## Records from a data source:

■ ■ ■

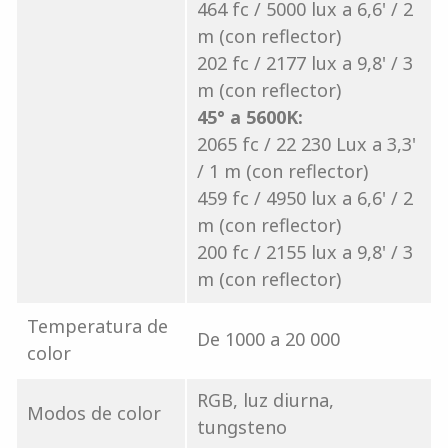
464 fc / 5000 lux a 6,6' / 2
m (con reflector)
202 fc / 2177 lux a 9,8' / 3
m (con reflector)
45° a 5600K:
2065 fc / 22 230 Lux a 3,3'
/ 1 m (con reflector)
459 fc / 4950 lux a 6,6' / 2
m (con reflector)
200 fc / 2155 lux a 9,8' / 3
m (con reflector)
Temperatura de
De 1000 a 20 000
color
RGB, luz diurna,
Modos de color
tungsteno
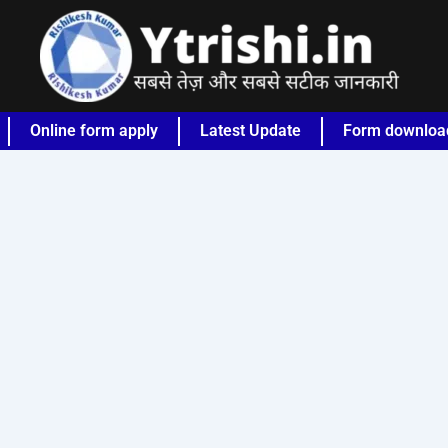
Online form apply
Latest Update
Form downloa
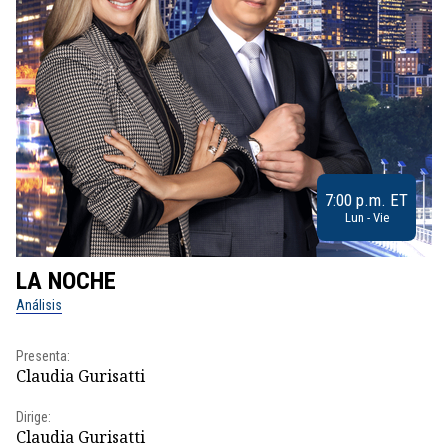
7:00 p.m. ET
Lun - Vie
LA NOCHE
L
Análisis
No
Presenta:
Pr
Claudia Gurisatti
Id
Dirige:
Dir
Claudia Gurisatti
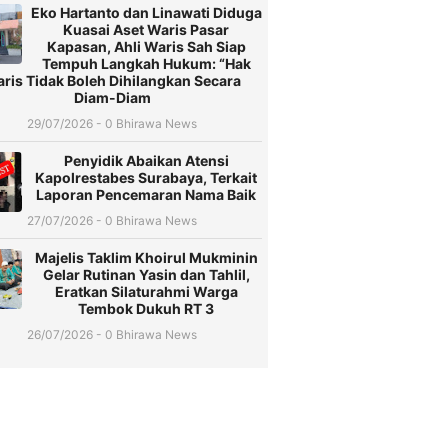
Eko Hartanto dan Linawati Diduga
Kuasai Aset Waris Pasar
Kapasan, Ahli Waris Sah Siap
Tempuh Langkah Hukum: “Hak
ris Tidak Boleh Dihilangkan Secara
Diam-Diam
29/07/2026 - 0 Bhirawa News
Penyidik Abaikan Atensi
Kapolrestabes Surabaya, Terkait
Laporan Pencemaran Nama Baik
27/07/2026 - 0 Bhirawa News
Majelis Taklim Khoirul Mukminin
Gelar Rutinan Yasin dan Tahlil,
Eratkan Silaturahmi Warga
Tembok Dukuh RT 3
26/07/2026 - 0 Bhirawa News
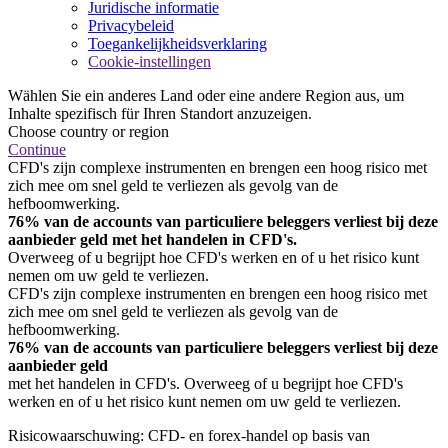
Juridische informatie
Privacybeleid
Toegankelijkheidsverklaring
Cookie-instellingen
Wählen Sie ein anderes Land oder eine andere Region aus, um
Inhalte spezifisch für Ihren Standort anzuzeigen.
Choose country or region
Continue
CFD's zijn complexe instrumenten en brengen een hoog risico met
zich mee om snel geld te verliezen als gevolg van de
hefboomwerking.
76% van de accounts van particuliere beleggers verliest bij deze
aanbieder geld met het handelen in CFD's.
Overweeg of u begrijpt hoe CFD's werken en of u het risico kunt
nemen om uw geld te verliezen.
CFD's zijn complexe instrumenten en brengen een hoog risico met
zich mee om snel geld te verliezen als gevolg van de
hefboomwerking.
76% van de accounts van particuliere beleggers verliest bij deze
aanbieder geld
met het handelen in CFD's. Overweeg of u begrijpt hoe CFD's
werken en of u het risico kunt nemen om uw geld te verliezen.
Risicowaarschuwing: CFD- en forex-handel op basis van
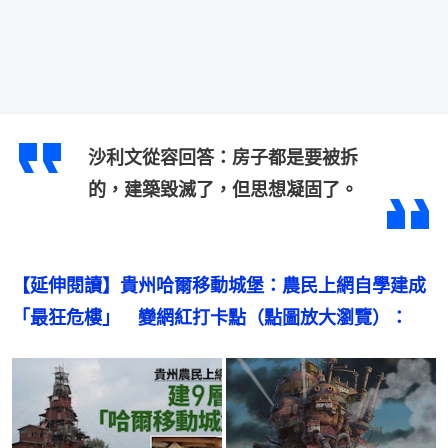
沙利文從容回答：房子都是要被拆
的，建築毀滅了，但思想凝固了。
【延伸閱讀】貴州哈爾移動城堡：農民上網自學建成
「最狂危樓」　變網紅打卡點（點圖放大瀏覽）：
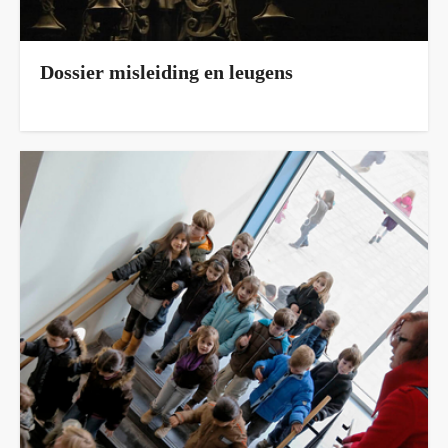
Dossier misleiding en leugens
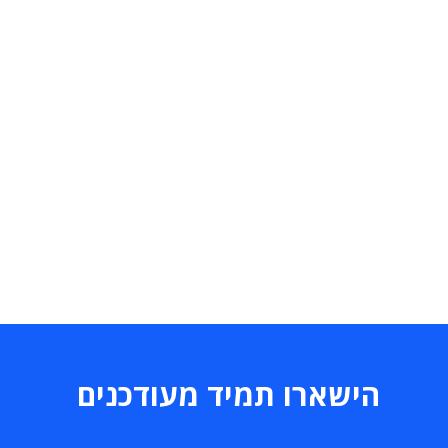
הישארו תמיד מעודכנים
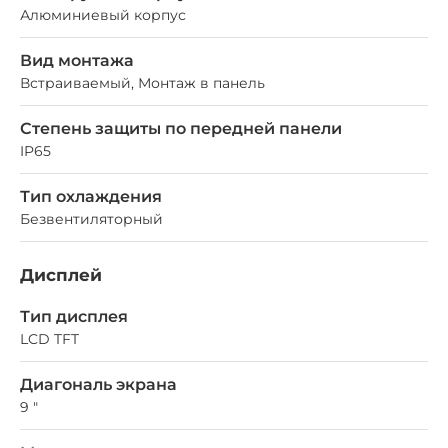
Алюминиевый корпус
Вид монтажа
Встраиваемый, Монтаж в панель
Степень защиты по передней панели
IP65
Тип охлаждения
Безвентиляторный
Дисплей
Тип дисплея
LCD TFT
Диагональ экрана
9 "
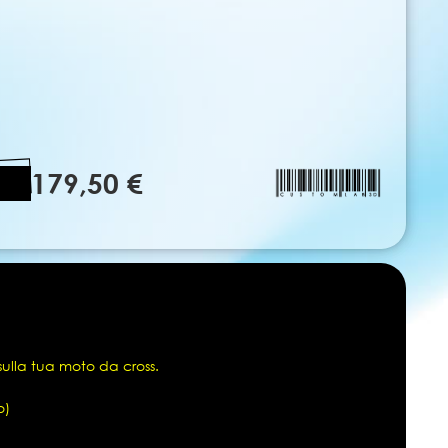
179,50 €
sulla tua moto da cross.
o)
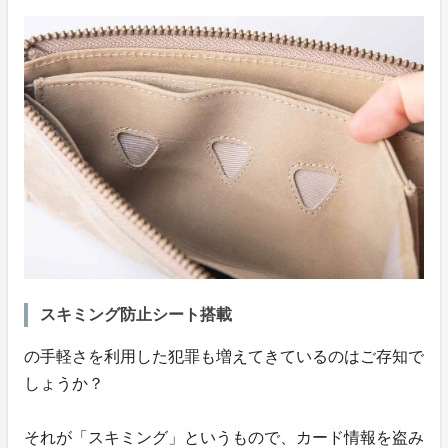
スキミング防止シート搭載
の手軽さを利用した犯罪も増えてきているのはご存知で
しょうか？
それが「スキミング」というもので、カード情報を盗み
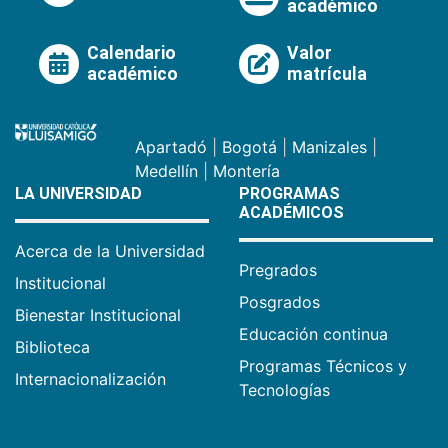
académico
Calendario
Valor
académico
matrícula
Apartadó
|
Bogotá
|
Manizales
|
Medellín
|
Montería
LA UNIVERSIDAD
PROGRAMAS
ACADÉMICOS
Acerca de la Universidad
Pregrados
Institucional
Posgrados
Bienestar Institucional
Educación continua
Biblioteca
Programas Técnicos y
Internacionalización
Tecnologías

■ ■ ■

## Problem to solve:
Quote word for word every line from the one containing "スキミング防止シート搭載" through the end of the records, both ends included. Leave the pictures out of your answer.

## Answer for this exercise:
スキミング防止シート搭載
の手軽さを利用した犯罪も増えてきているのはご存知で
しょうか？
それが「スキミング」というもので、カード情報を盗み
académico
Calendario
Valor
académico
matrícula
Apartadó
|
Bogotá
|
Manizales
|
Medellín
|
Montería
LA UNIVERSIDAD
PROGRAMAS
ACADÉMICOS
Acerca de la Universidad
Pregrados
Institucional
Posgrados
Bienestar Institucional
Educación continua
Biblioteca
Programas Técnicos y
Internacionalización
Tecnologías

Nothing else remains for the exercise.